Healthcare provider fraud, along with waste and abuse, has a dramatic impact on the already constrained resources of the medical schemes industry. It is estimated that at least 7% of medical aid claims are fraudulent and the figure might be as high as 15%. “Approximately R130 billion/year is spent in the private healthcare sector in South Africa. If 10% of claims are fraudulent, it means fraud costs us R13 billion/year,” Dr Hleli Nhlapo told delegates at the 16th annual Board of Healthcare Funders’ (BHF) conference. Dr Nhlapo is the deputy chairman of BHF’s Healthcare Forensic Management Unit (HFMU). “Every scheme is affected,” he said. He called on the industry to work together to combat this scourge that is detrimental to the funding industry’s ability to ensure the best possible care for the patients it serves.

He underscored that the vast majority of healthcare service providers are honest, caring professionals with their patients’ best interests at heart. The few outliers, often operating in syndicates, do considerable harm, however, and operate under the radar by committing highvolume, low-value fraud, rather than low-volume, high-value fraud. “Those many small amounts add up insidiously,” he said.

Using dental fraud as an example he cited the many shapes and forms fraudulent behaviour can take.
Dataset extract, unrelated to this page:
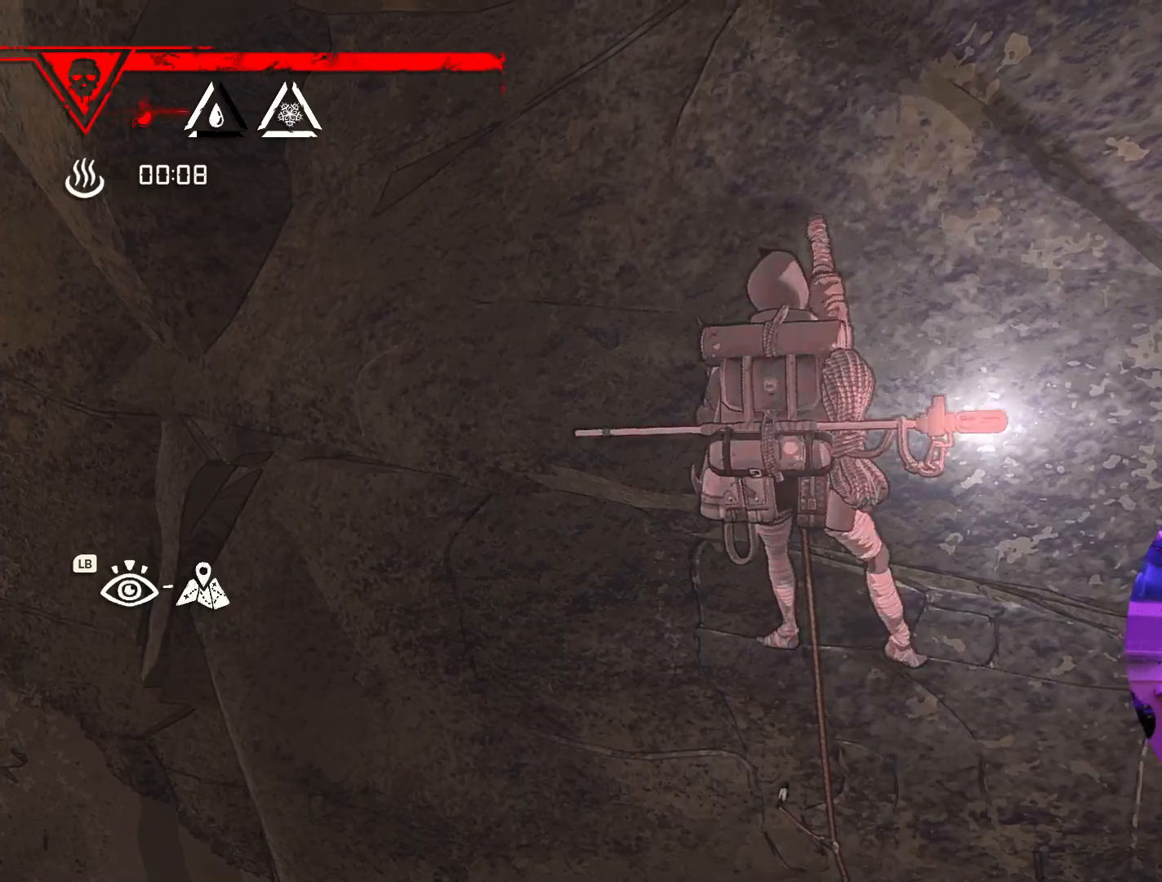
{"dt_ms": 500, "buttons": [], "left_stick": "center", "right_stick": "center", "events": [[217, "left_stick", "down"], [367, "left_stick", "center"]]}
These include, among others, billing for services not provided, reporting higher levels of service than those delivered, submitting claims in one name when services were provided to someone else, billing for services not covered by making them appear to be covered services, and changing the date of service so that it falls within the patient’s benefit period.
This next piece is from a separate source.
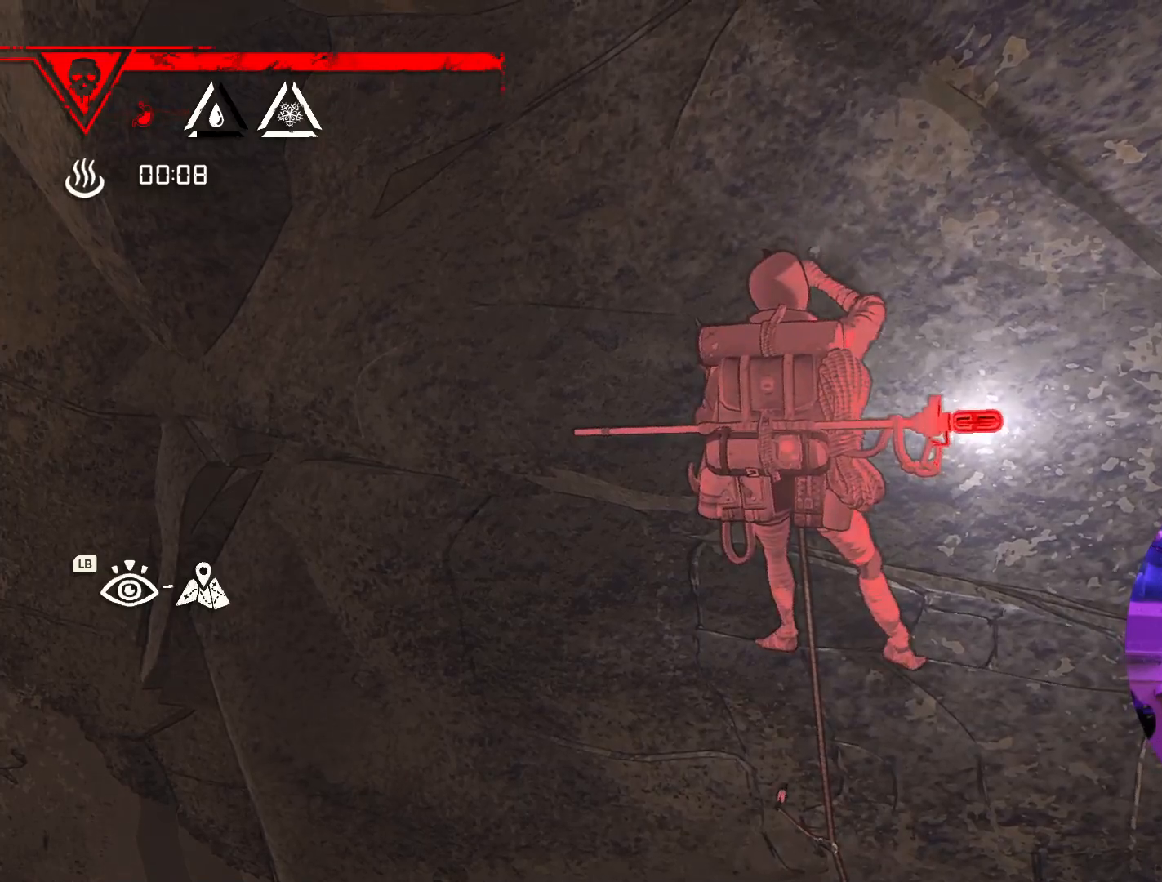
{"dt_ms": 500, "buttons": ["R1"], "left_stick": "center", "right_stick": "center", "events": [[100, "R1", "down"]]}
The HFMU is serious about combating fraud in the industry but much work still needs to be done, as a study undertaken by the unit showed that the industry has weaknesses as well as strengths in its strategies for addressing fraud. “One hundred percent of schemes have arrangements in place for the prompt reporting of suspected fraud and 94.1% ensure that counter measures are discussed at board level and have a fraud policy in place, be it formal or informal. However, only 29% of schemes use estimates of losses to make informed judgements with regard to budgeting for counter-fraud measures; likewise only 29% provide specialist training for their workforce dealing with fraud. “All schemes therefore need to collaborate with the HFMU if we’re to succeed in beating fraud. The HFMU has drawn up an industry standard and guideline to streamline co-operation and collaboration, with a view to ensuring an effective relationship,” he concluded. “Partnering with the HFMU will help all of us achieve our main objective, which is to eradicate the risk associated with fraud, waste and abuse via information sharing.”